## 수행할 작업
항목의 맨 처음 줄부터 "Is it true that deviation equals -1.2 at 50?"가 들어 있는 줄까지를 한 글자도 바꾸지 말고 옮겨 적으세요. 처음 줄과 마지막 줄도 포함합니다.

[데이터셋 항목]
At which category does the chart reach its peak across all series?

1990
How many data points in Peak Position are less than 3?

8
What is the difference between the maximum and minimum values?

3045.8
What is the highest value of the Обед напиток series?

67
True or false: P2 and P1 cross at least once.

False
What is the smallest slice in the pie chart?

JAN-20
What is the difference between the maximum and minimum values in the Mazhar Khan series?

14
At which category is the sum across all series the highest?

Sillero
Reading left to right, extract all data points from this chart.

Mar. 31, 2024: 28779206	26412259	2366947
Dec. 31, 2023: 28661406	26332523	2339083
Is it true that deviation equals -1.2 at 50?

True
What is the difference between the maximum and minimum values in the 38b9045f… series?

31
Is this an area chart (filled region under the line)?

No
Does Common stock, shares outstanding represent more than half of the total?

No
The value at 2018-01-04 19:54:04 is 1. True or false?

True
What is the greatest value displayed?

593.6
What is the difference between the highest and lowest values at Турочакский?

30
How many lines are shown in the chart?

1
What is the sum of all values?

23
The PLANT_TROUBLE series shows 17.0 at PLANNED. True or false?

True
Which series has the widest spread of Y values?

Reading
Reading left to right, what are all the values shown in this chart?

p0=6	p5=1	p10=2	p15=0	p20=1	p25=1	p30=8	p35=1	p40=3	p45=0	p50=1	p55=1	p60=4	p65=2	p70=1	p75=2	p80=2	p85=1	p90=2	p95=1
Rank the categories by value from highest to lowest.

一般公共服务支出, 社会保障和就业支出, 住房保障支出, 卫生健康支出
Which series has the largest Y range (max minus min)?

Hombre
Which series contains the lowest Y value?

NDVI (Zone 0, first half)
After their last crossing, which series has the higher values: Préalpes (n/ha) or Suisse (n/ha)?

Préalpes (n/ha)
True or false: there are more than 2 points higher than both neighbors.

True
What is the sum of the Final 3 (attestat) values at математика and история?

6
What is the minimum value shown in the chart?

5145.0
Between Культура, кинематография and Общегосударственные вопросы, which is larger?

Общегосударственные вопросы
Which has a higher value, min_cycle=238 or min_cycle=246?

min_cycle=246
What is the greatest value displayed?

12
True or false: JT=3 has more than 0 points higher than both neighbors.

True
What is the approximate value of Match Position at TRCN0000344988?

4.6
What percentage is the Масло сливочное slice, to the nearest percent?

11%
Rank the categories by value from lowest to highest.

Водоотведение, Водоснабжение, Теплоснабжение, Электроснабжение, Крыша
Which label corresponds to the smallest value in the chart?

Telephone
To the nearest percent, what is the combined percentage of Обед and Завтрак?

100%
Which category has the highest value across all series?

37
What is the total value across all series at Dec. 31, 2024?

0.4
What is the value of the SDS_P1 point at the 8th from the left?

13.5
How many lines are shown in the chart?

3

## 작업 답변
At which category does the chart reach its peak across all series?

1990
How many data points in Peak Position are less than 3?

8
What is the difference between the maximum and minimum values?

3045.8
What is the highest value of the Обед напиток series?

67
True or false: P2 and P1 cross at least once.

False
What is the smallest slice in the pie chart?

JAN-20
What is the difference between the maximum and minimum values in the Mazhar Khan series?

14
At which category is the sum across all series the highest?

Sillero
Reading left to right, extract all data points from this chart.

Mar. 31, 2024: 28779206	26412259	2366947
Dec. 31, 2023: 28661406	26332523	2339083
Is it true that deviation equals -1.2 at 50?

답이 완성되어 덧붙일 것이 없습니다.